Right there you fell into the radius arm trap. Radius arms like to be really flat and flat with that system means that the frame side attachment point is right behind the center of the axle tube. That's generally terrible for ground clearance so they get built steeper and then a LOT of vehicle details start coming into play like what you have for joints, roll center height, CG height, swaybars and probably more. Roll steer is the problem and it can be solved by not letting the body roll but that requires an axle that doesn't articulate well or a swaybar that will keep it friendly on the road but also limit it a lot offroad. In general we try to make the truck drive decent without swaybars and then use them to limit body roll and/or tune handling. Typically a 4 link will have less roll steer. It's probably not a surprise that I like your first mockup better with the 4 link system. Or drop the radius arms another 4-ish" below the frame to help flatten them out.
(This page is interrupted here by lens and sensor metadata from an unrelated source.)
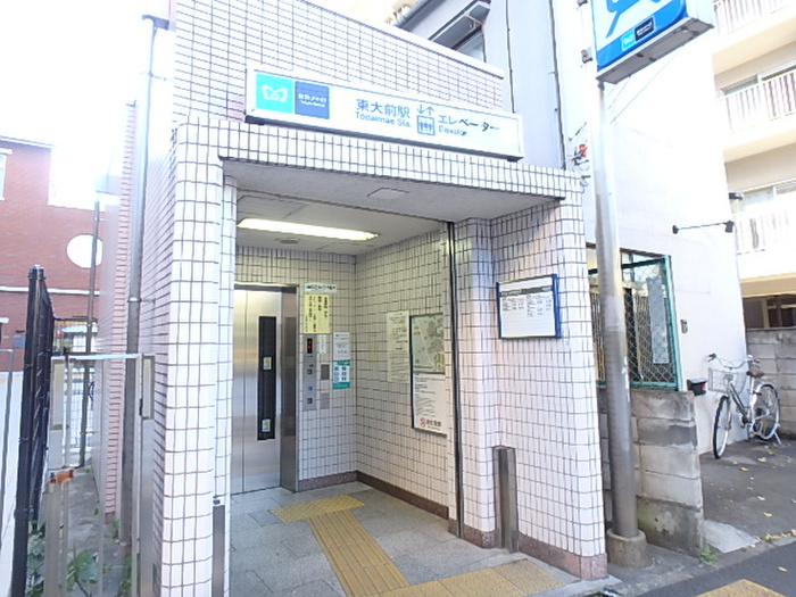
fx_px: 483
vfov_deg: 63.4
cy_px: 298
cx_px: 398
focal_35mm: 21
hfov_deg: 79.0
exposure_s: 1/50
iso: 200
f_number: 3.5
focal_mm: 3.7
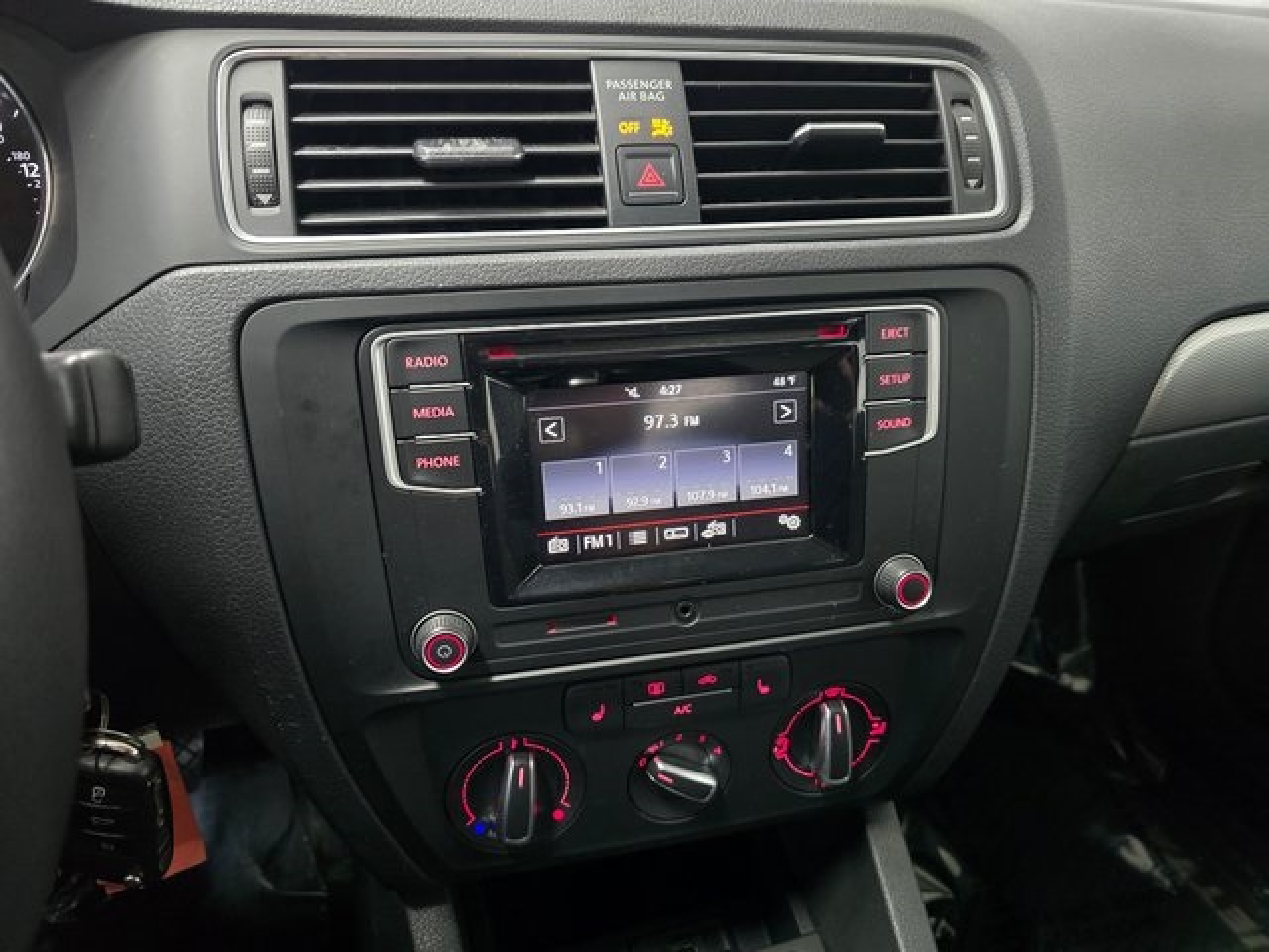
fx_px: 843
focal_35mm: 23
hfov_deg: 73.9
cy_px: 476
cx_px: 634
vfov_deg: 58.9
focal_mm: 6.3
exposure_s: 1/40
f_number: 1.7
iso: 1600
Stephen, thanks for the input. When you guys were designing your 4 link system what were the deciding factors (if any) to go 4 link and not radius arm? It looks like due to my lift height my frame side bracket will have to be about the same height whether I go with 4 link or radius. Can you see any reason why the handling on a setup like your 4 link would change a lot if i were to use the F550 axle with the radius arm bushings on the axle side?
 
I daily drive my K10 with radius arms. It works well! I rarely hit the rocks but when I do I just pull an upper arm and now it's a 3 link. Pop it back in at the end of the trail and shred the mountian road back home! What's nice is daily driving it I don't need a sway bar and it handles very well. Very little body roll and obviously more comfortable.